The author of the memoir "Darkness Visible," about his first bout of severe depression in middle age, Styron has indeed become as associated with the debilitating mood disorder as he has with some of his best known works, "Sophie's Choice" and "The Confessions of Nat Turner."
"I am living proof that people can recover and do recover," he said of an illness which, he noted, can often lead to suicide. He also said that he had suffered another episode of depression last year, which "brought me to places I had never been before."
Despite the hope he held out about combating depression, Styron also said, "One cannot be glib about depression. One cannot say, 'Take some Prozac and it will go away,' because it won't."

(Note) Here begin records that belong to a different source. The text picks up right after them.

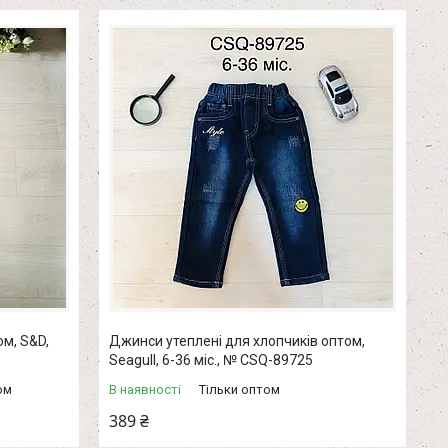
м, S&D,
Джинси утеплені для хлопчиків оптом,
Seagull, 6-36 міс., № CSQ-89725
ом
В наявності
Тільки оптом
389 ₴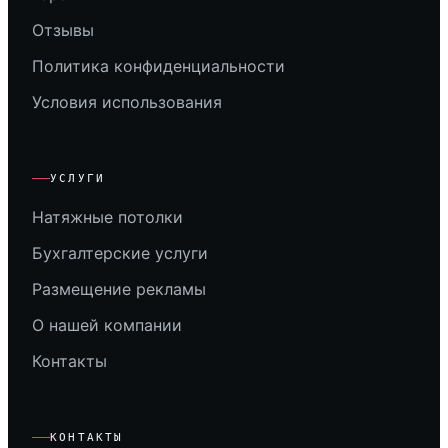
Отзывы
Политика конфиденциальности
Условия использования
УСЛУГИ
Натяжные потолки
Бухгалтерские услуги
Размещение рекламы
О нашей компании
Контакты
КОНТАКТЫ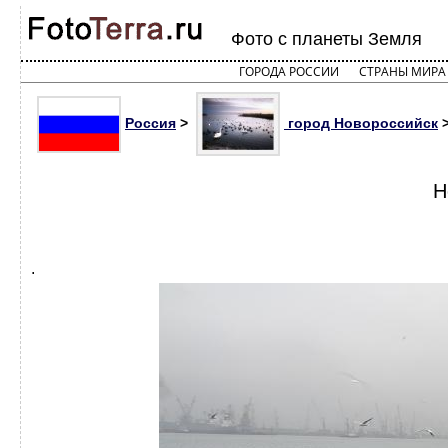
Фото с планеты Земля
ГОРОДА РОССИИ
СТРАНЫ МИРА
Россия
>
город Новороссийск
>
Н
.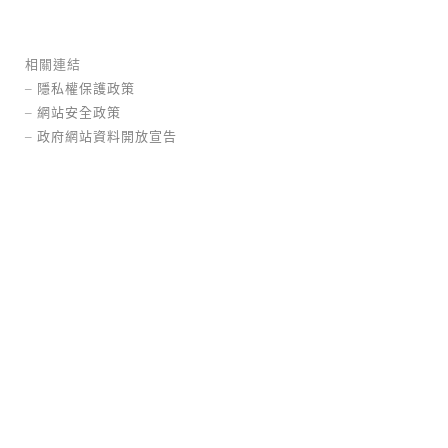
相關連結
–
隱私權保護政策
–
網站安全政策
–
政府網站資料開放宣告
消失的鐵道員(已拆除)
楊梅區
公開徵選
交通建設
臨時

Of the toll the illness has had on his work, Styron said he has had regrettable stretches of being fallow as a writer. "All my life I have been haunted by what must be the incipient powers of depression," he explained.
Styron added, "I do believe that there is a correlation between creativity and depression -- especially manic-depression." He classified his illness as "manic depression 2," a low-grade form of the disorder.

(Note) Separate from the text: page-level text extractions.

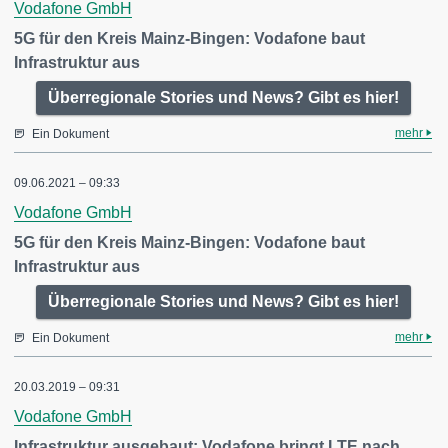
Vodafone GmbH
5G für den Kreis Mainz-Bingen: Vodafone baut
Infrastruktur aus
Überregionale Stories und News? Gibt es hier!
mehr
Ein Dokument
09.06.2021 – 09:33
Vodafone GmbH
5G für den Kreis Mainz-Bingen: Vodafone baut
Infrastruktur aus
Überregionale Stories und News? Gibt es hier!
mehr
Ein Dokument
20.03.2019 – 09:31
Vodafone GmbH
Infrastruktur ausgebaut: Vodafone bringt LTE nach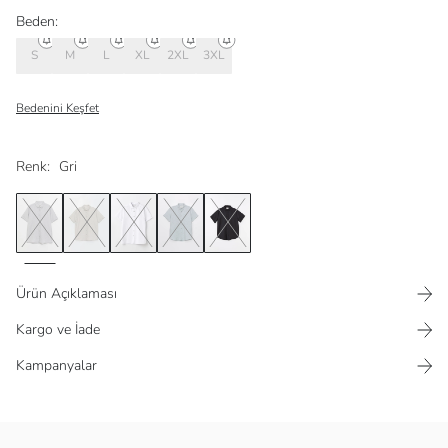
Beden:
S
M
L
XL
2XL
3XL
Bedenini Keşfet
Renk:
Gri
Ürün Açıklaması
Kargo ve İade
Kampanyalar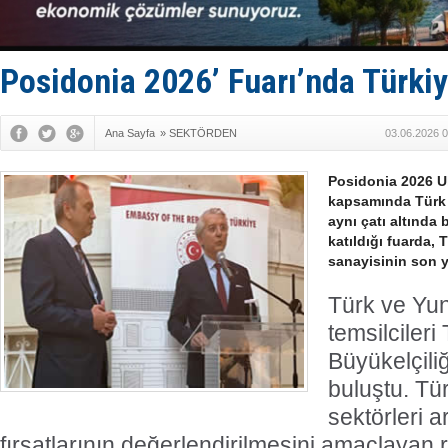
Dron saldı
'REGAL 1' i
Gemide 5 t
Yakıt barcı
Posidonia 2026’ Fuarı’nda Türkiy
Rus İHA’la
Ana Sayfa
»
SEKTÖRDEN
03.06.2026 0
Posidonia 2026 Ul
kapsamında Türk v
aynı çatı altında 
katıldığı fuarda, 
sanayisinin son yı
Türk ve Yun
temsilcileri
Büyükelçili
buluştu. Tü
sektörleri a
fırsatlarının değerlendirilmesini amaçlayan 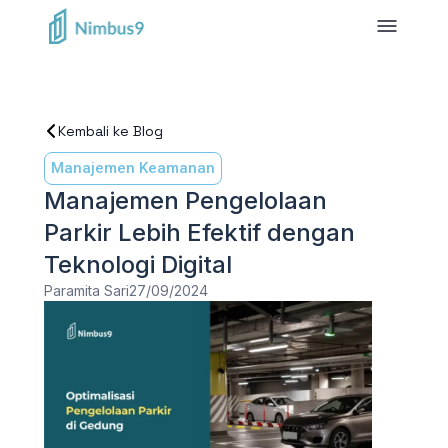
Kembali ke Blog
Manajemen Keamanan
Manajemen Pengelolaan
Parkir Lebih Efektif dengan
Teknologi Digital
Paramita Sari
27/09/2024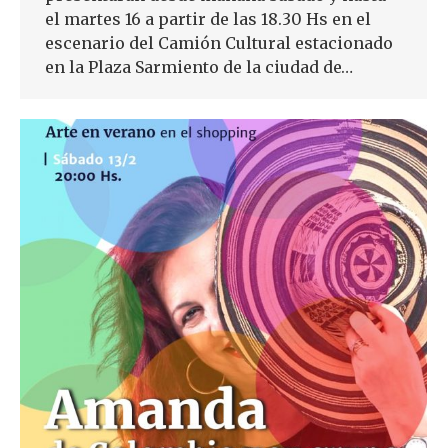
el martes 16 a partir de las 18.30 Hs en el
escenario del Camión Cultural estacionado
en la Plaza Sarmiento de la ciudad de…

Speaking about his work, Styron said he got the idea for "Sophie's Choice" -- a novel set in Brooklyn in the aftermath of the Holocaust -- from a passage in André Malraux's "L'Espoire": "I seek a central region of the soul where absolute evil meets brotherhood." The character of Sophie, he commented, was inspired by a Polish Catholic woman of his acquaintance in Brooklyn who was herself a survivor of the Holocaust. The story of a woman having to choose which of her two children would live was influenced by a similar case he had read about in Hannah Arendt's "Eichmann in Jerusalem." From the time these ideas coalesced, Styron says, he began the "workman-like" process of writing the novel: "plug away day in and day out until finally you have a book." ("I hope I haven't oversimplified that," he added.)
Although "The Confessions of Nat Turner" won a Pulitzer Prize, the Southern-born Styron was criticized for writing in the first person about a black man. Asked by an audience member if he would have written it differently today, Styron gave an emphatic "no." The criticism he received of the book, he said, was "spurious" and politically motivated and "utterly wrongheaded."
Styron staunchly defended his practice of confronting taboo subjects such as the Holocaust or slavery. After seriously reflecting on the question, he reported, he decided that matters considered off limits to writers of fiction were not, in fact, sacrosanct. "I was determined," he said, "to break through that taboo or proscription and deal with it on my own terms."